TEXT EXCERPT:
════

A further update:
We had been running the performance update via HTTPS. We got some tcpdumps taken during
the test to attempt to isolate the issue to one side of the wire (or the other). In the
process, we demonstrated that our connection pooling/keepalive was working, which made it
difficult/impossible to use the encrypted tcpdump, because we couldn't tell whether
"idle" periods on a thread were due to keepalive reuse, or were actual
performance issues.
So, we switched to using unencrypted HTTP. Viola - our performance gremlin
disappeared (we've now executed the load test 3 times to verify that we didn't
just get lucky somehow).
So...now we're off to troubleshoot the HTTPS/SSL configuration.
Any tips here before I dive in myself?
-----Original Message-----
From: Warren, Jared S [mailto:[email protected]]
Sent: Thursday, January 16, 2014 12:22 PM
To: [email protected]
Subject: RE: CXF Client performance troubleshooting
FWIW - we're on CXF 2.7.8.
After cranking up some logging, we can see that the delays come between these
two log messages (note the 9 second delay between the timestamps):
11:27:29.128 AM 2014-01-16 11:27:29,128 DEBUG
[org.apache.cxf.transport.http.HTTPConduit] -
[P14263-4866400664992057849] - Sending POST Message with Headers to
https://xxxxxxx.com/reward.asmx?wsdl Conduit
:{http://xxxxxxxxx.com/webservices/}RewardSoap.http-conduit
11:27:38.313 AM 2014-01-16 11:27:38,313 DEBUG
[org.apache.cxf.endpoint.ClientImpl] - [P14263-4866400664992057849] -
Interceptors contributed by bus:
[com.xxx.cdi.integration.interceptor.MDCEnablingInterceptor@712d08fa,
com.xxx.cdi.integration.interceptor.ResponseTimeInInterceptor@c30e41f7
,
com.xxx.cdi.integration.interceptor.SniffingInputStreamInInterceptor@a
7cb0822,
com.xxx.cdi.integration.interceptor.DOMGeneratorInInterceptor@352167e8
, org.apache.cxf.ws.policy.PolicyInInterceptor@3166354]
I don't know the CXF codebase well enough to interpret this (I'm downloading source and
setting up a project shortly). Can anyone help out with an interpretation? The
"com.xxx.cdi.integration.interceptor.*" are custom interceptors written by my
team. Is this an indicator they're performing poorly?

════

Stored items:
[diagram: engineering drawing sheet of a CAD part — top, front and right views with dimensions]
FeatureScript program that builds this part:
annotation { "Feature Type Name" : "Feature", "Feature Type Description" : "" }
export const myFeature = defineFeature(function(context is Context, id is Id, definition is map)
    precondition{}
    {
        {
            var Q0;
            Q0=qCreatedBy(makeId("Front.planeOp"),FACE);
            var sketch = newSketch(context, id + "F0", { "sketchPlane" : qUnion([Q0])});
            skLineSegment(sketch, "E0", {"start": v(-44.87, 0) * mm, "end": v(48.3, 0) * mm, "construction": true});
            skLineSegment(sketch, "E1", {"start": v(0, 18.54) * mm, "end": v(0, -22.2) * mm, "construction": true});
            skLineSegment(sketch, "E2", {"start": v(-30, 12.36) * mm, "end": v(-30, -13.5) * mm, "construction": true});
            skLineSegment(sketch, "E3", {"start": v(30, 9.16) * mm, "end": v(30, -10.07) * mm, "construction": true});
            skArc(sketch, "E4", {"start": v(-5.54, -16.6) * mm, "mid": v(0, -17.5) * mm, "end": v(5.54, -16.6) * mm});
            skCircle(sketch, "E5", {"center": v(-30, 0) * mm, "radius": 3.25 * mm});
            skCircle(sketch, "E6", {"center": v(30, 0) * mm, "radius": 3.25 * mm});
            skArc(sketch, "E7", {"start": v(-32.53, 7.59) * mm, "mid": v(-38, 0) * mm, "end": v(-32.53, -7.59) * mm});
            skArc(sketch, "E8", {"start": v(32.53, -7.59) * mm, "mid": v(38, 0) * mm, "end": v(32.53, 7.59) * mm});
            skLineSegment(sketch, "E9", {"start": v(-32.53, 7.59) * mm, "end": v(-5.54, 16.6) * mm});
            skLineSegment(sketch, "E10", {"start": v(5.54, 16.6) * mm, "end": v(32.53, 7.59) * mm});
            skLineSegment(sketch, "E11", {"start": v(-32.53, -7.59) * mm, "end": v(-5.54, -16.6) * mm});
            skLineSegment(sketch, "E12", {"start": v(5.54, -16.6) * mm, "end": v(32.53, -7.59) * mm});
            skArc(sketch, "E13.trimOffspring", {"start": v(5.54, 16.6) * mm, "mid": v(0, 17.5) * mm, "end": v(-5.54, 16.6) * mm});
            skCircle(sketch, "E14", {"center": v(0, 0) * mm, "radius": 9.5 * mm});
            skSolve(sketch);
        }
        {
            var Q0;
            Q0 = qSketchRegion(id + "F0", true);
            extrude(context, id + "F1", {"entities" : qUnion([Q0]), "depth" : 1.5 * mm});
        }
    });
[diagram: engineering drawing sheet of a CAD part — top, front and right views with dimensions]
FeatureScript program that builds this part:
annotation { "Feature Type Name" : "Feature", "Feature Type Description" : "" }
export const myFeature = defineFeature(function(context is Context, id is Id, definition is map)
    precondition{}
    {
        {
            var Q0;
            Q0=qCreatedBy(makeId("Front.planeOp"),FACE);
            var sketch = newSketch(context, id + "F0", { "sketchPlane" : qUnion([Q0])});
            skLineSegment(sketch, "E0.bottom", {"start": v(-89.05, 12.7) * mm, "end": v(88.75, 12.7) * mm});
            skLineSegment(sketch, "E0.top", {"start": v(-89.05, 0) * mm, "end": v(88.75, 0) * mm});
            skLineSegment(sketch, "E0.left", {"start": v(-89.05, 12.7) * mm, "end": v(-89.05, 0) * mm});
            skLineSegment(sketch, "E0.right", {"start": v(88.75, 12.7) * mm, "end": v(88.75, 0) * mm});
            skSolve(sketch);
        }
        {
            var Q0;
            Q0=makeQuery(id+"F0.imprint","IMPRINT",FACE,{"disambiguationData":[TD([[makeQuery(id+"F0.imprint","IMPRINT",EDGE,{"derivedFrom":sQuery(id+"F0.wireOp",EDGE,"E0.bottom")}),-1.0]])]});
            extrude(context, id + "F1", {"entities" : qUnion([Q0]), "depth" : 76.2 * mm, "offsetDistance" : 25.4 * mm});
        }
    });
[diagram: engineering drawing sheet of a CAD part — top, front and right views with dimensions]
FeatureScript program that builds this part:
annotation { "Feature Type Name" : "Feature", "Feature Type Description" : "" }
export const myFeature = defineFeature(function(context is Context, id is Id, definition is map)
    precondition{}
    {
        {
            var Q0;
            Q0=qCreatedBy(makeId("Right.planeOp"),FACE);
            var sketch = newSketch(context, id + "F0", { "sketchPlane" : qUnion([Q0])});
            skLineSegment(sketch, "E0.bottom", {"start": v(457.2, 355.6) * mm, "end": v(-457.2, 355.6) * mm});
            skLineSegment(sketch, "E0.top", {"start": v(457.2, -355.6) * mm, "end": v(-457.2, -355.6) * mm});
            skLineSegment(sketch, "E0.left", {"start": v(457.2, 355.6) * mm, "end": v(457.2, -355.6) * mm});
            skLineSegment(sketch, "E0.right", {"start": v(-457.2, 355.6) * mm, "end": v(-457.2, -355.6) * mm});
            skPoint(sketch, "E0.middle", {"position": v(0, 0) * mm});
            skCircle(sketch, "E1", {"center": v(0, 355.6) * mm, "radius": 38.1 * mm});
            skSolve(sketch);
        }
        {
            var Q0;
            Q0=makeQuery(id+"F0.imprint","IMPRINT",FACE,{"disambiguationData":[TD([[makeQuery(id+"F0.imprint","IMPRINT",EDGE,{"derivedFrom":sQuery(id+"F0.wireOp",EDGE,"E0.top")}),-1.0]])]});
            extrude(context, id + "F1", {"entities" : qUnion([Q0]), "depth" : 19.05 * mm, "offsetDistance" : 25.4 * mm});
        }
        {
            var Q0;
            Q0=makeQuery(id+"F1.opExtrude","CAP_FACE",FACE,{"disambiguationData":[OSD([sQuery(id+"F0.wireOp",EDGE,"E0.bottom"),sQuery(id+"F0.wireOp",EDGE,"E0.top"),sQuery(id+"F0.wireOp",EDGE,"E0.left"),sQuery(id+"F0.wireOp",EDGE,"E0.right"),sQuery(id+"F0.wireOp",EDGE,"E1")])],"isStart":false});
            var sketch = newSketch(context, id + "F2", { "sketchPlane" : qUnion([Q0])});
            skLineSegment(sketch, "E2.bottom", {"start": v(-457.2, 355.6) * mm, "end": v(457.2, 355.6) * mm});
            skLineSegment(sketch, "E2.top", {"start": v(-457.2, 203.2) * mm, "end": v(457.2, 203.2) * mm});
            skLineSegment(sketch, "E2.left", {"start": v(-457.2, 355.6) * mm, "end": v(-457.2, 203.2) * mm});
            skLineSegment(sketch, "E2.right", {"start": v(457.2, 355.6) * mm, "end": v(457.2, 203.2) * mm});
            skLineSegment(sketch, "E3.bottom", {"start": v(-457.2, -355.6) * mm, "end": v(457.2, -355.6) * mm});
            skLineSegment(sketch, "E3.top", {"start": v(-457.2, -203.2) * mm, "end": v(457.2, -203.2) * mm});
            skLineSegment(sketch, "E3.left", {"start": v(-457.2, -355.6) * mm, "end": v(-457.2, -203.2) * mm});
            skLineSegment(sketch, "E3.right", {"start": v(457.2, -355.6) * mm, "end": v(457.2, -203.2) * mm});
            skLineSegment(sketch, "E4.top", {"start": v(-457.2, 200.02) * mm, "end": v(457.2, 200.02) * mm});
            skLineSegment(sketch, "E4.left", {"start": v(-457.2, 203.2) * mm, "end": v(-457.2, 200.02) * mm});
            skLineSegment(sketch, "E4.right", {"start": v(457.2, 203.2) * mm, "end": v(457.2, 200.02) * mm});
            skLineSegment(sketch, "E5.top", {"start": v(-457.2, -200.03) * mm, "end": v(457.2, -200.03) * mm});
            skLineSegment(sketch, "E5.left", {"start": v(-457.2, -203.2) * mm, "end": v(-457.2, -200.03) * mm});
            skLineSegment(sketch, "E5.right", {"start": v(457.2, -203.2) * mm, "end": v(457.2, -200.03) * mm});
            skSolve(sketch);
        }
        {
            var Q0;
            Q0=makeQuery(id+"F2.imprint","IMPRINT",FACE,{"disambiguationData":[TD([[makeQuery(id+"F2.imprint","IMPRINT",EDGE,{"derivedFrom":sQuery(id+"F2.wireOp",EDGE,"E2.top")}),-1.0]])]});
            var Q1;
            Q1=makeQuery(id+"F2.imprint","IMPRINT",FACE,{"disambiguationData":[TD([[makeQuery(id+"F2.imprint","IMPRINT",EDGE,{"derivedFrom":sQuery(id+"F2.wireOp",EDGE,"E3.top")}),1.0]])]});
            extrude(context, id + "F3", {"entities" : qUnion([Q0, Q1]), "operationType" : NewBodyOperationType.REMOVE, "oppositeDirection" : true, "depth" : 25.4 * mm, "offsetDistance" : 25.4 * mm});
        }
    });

════

WHAT YOU WILL DO:
1 > From the CXF message, list the short class names, without package or hash suffix, of the custom interceptors in the com.xxx.cdi.integration.interceptor package.
2 > Repeat a passage of the CXF message word for word, starting at the words "So, we switched" and stopping after the words "dive in myself?".
These records were taken from a different source than the CXF message.

PER-TASK ANSWERS:
1 >
MDCEnablingInterceptor
ResponseTimeInInterceptor
SniffingInputStreamInInterceptor
DOMGeneratorInInterceptor

2 >
So, we switched to using unencrypted HTTP. Viola - our performance gremlin
disappeared (we've now executed the load test 3 times to verify that we didn't
just get lucky somehow).
So...now we're off to troubleshoot the HTTPS/SSL configuration.
Any tips here before I dive in myself?